RSA Conference 2026 arrives at a significant inflection point for the cybersecurity industry — one that will see its more than 43,000 attendees and 600-plus exhibitors navigating an agenda that has fundamentally shifted in character.
For the first time, “AI” is not a track at RSAC. It is the event.
Of the 450-plus sessions across four days, approximately 40% of the entire agenda is AI-weighted. Only two of 29 tracks are explicitly labeled as being dedicated to “AI,” but that understates the penetration entirely. AI is now embedded as a core component across every other track: Identity, Cloud Security, CISO Insights, the Human Element, and Threat Intelligence alike.
This is not a trend. It is a structural shift in what cybersecurity leadership means and speaks to the largest gap in knowledge that the CISO is trying to address personally.
The CISO’s defining tension at RSAC 2026
The CISO arrives at RSAC this year in the wake of many FOMO conversations involving their board and management. The competitive pressure to adopt AI, in products and operations, is real and accelerating.

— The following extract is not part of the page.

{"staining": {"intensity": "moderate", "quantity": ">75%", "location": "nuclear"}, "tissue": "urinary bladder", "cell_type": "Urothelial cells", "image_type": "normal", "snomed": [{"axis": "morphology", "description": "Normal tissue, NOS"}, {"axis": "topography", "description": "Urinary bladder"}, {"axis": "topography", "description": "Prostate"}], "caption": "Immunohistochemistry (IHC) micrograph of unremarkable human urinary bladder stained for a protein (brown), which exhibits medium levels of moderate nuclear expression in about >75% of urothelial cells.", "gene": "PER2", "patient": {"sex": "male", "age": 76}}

Each CISO sits at the center of that pressure, navigating a dual mandate that has no easy resolution:
- Enable AI adoption fast enough to stay competitive.
- Secure the enterprise against a threat landscape that AI itself is creating.
These are not sequential problems, unfortunately; they are parallel ones. I’d argue that RSAC 2026 is your best opportunity this year as a security leader to close the knowledge gap.
AI prioritised Learning Framework
RSAC can be overwhelming. And while CISOs are accustomed to working in environments where demand for their attention exceeds supply, prioritizing where to focus your learning investment at the conference in order of strategic return is essential.
Following are my suggestions in priority order. If you are attending with a team, then I suggest you “divide and conquer” across these domains rather than clustering around the same keynotes and sessions.
1. Technical priority: Securing the AI stack
RAG workflows, LLM data pipelines, vector databases, and model APIs have introduced an attack surface that most security teams are not yet equipped to defend. Prompt injection, training data poisoning, and model inversion attacks are no longer theoretical.
The technical sessions at RSAC 2026 on AI infrastructure security are essential viewing for any CISO whose organizations are moving AI initiatives from pilot to production.
2. Compliance priority: AI governance and policy
The EU AI Act is no longer theoretical. Boards are beginning to ask whether the organization has a defensible “licence to operate” framework for AI deployment. Most don’t. RSAC offers the most concentrated set of sessions on AI governance, regulatory compliance, and policy architecture available anywhere in 2026.
Getting clarity on AI governance posture is vital for the CISO.
3. Operational priority: Non-human identity
The explosion of AI agents, autonomous bots, and service accounts has created an identity management problem of a different order of magnitude. Non-human identities now routinely outnumber human ones in enterprise environments.
NHI governance is rapidly becoming one of the most consequential operational gaps in enterprise security. RSAC 2026 treats it seriously for the first time at scale.
4. Risk priority: Shadow AI and vibe coding
AI-assisted development by non-technical staff is on the rise. Product managers are building automations, marketers are writing code with AI assistance, and executives are prompting their way to data analysis at many organizations today, largely invisible to security teams.
Unsanctioned AI tool usage and inadvertent data exfiltration through consumer AI platforms is a real risk. Then we have AI-generated code moving into production without security review. CISOs need to be on top of these surging risk categories.
5. Strategic priority: SOC autonomous remediation
The AI-native SOC, where detection, triage, and remediation operate with meaningful autonomy is now moving from aspiration to early reality. What can be done to prepare the SOC for AI and agentic systems is a high strategic priority for many security leaders.
The underlying message
RSAC has always been the industry’s annual calibration point. In 2026 it is something more specific than that: It is the moment where the cybersecurity profession collectively confronts what it means to lead security in an AI-native world.
Every CISO who leaves San Francisco with a clearer governance framework and a more honest assessment of their AI stack exposure will be measurably better positioned than those who attended the same event and just collected vendor swag.
The AI knowledge gap for the CISO is real. RSAC 2026 is your window to start closing it.